No caso do Brasil, as compras chinesas de carne bovina subiram 23,6% nos 10 primeiros meses deste ano, chegando a 320 mil toneladas, segundo dados da associação da indústria, a Abrafrigo (em 2019 somaram 494 mil toneladas, contra 322 em 2018, de acordo com o Ministério da Economia).

Ao mesmo tempo, russos e árabes reabriram seus mercados compradores, ampliando a demanda pela carne brasileira. As compras da Rússia saltaram de 7,5 mil toneladas em 2018 para quase 70 mil toneladas em 2019. No caso dos Emirados Árabes Unidos chegaram a 71 mil toneladas em 2018, contra pouco mais de 36 mil em 2018, ainda segundo dados do Ministério da Economia.

É a Lei da Procura em seu esplendor. Maior a procura, maior o preço.

Com os produtores dirigindo suas vendas para o mercado externo, caiu a oferta de carne para o consumidor brasileiro.

Olhe a Lei da Oferta aí, gente! Menor oferta, preços mais altos, como vimos.

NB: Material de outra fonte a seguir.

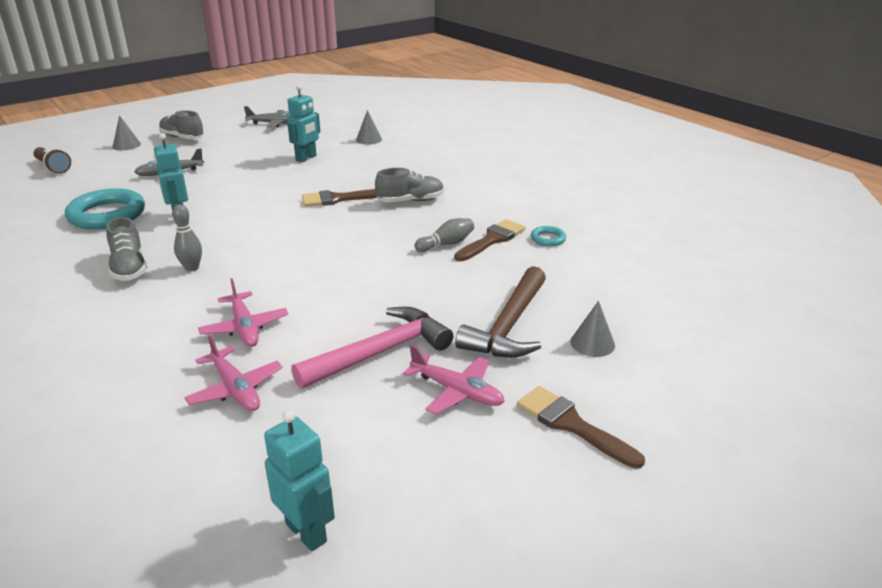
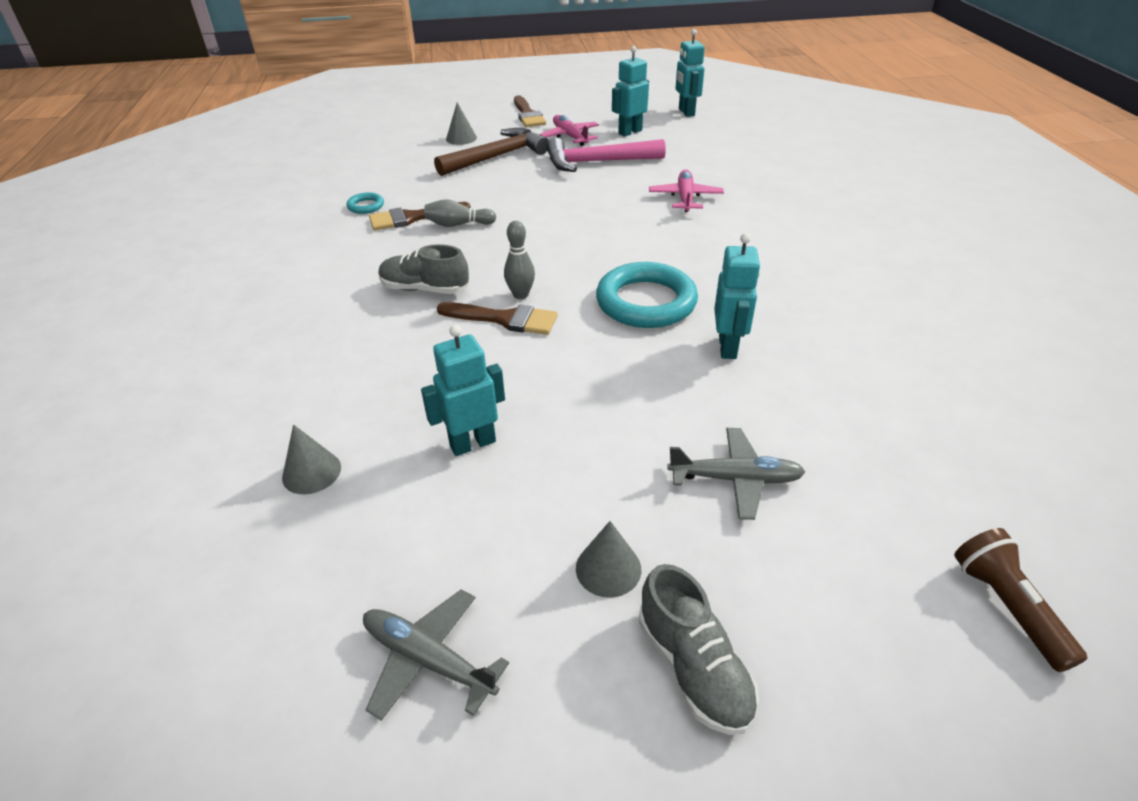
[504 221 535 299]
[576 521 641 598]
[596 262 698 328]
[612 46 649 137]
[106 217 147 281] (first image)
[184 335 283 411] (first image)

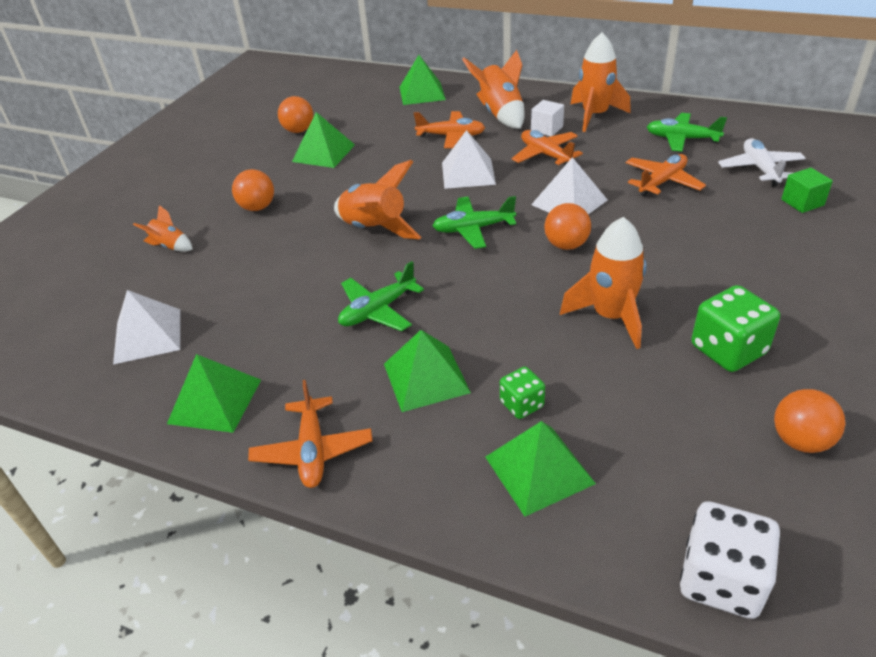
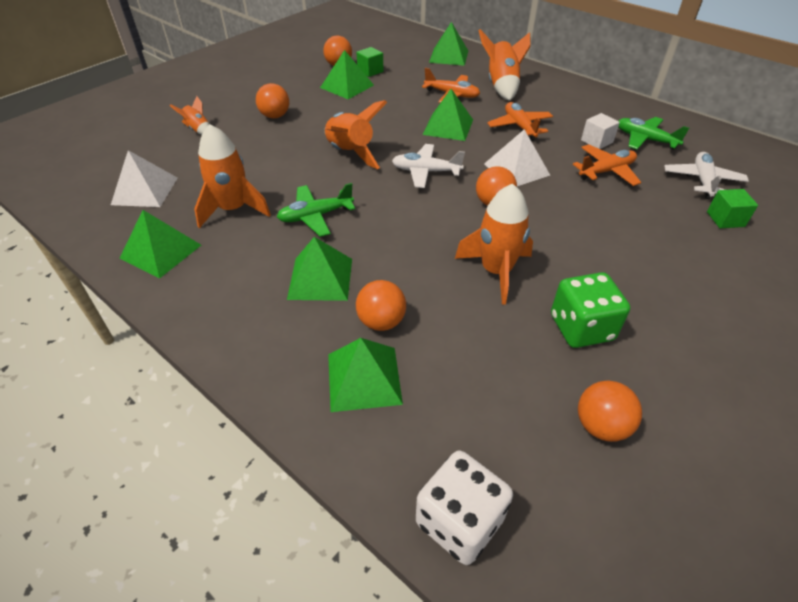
[194 124 271 228]
[356 47 383 77]
[356 280 406 331]
[392 144 465 188]
[422 89 473 141]
[581 113 620 149]
[248 380 372 488] (first image)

2) Os brasileiros historicamente consomem mais carne no último trimestre do ano, em especial a partir de novembro. É o efeito do décimo-terceiro nas contas da população de menor poder aquisitivo, e que em 2019 injetou mais de R$ 210 bilhões na economia. 

A carne é um produto que os economistas chamam de elástico: seu consumo cresce quando a renda aumenta.

E maior procura por carne leva a preços mais altos. 

3) Este ano ocorreu outro componente alimentador do consumo: o resgate de R$ 500 nas contas do Fundo de Garantia do Tempo de Serviço (mais R$ 40 billhões).

No terceiro trimestre de 2019 as famílias gastaram R$ 1,2 trilhão, o décimo trimestre seguido de avanço, segundo o IBGE-Instituto Brasileiro de Geografia e Estatística.

Aqui é preciso chamar a atenção para um indicador: o consumo doméstico, que se encontrava estagnado desde 2015, início da recessão econômica no Brasil, voltou a crescer.

O brasileiro consumia anualmente, em média, 44 quilos de frango (deve fechar o ano em 47), e em 2019 consumirá 37,4 quilos de carne bovina (quase 800 gramas a mais, por pessoa, do que nos anos recentes de recessão).

Aí, sim, pode-se lançar a maior parte desse aumento da procura por carne na conta do governo Bolsonaro, embora dificilmente isso possa ser motivo de crítica. 

Economia está longe da exatidão matemática, mas a teoria aponta para uma queda nos preços da carne a partir de janeiro ou fevereiro.

Em nome da coerência as ironias de agora teriam que se transformar em aplausos ao governo Bolsonaro. Seria o segundo erro, no entanto. Nem o presidente tem culpa pelo aumento, nem será o responsável pela queda dos preços da proteína animal.

Nos dois casos, é só a Lei da Oferta e da Procura agindo (aquela que os brasileiros ainda não encontraram um meio de desmoralizar).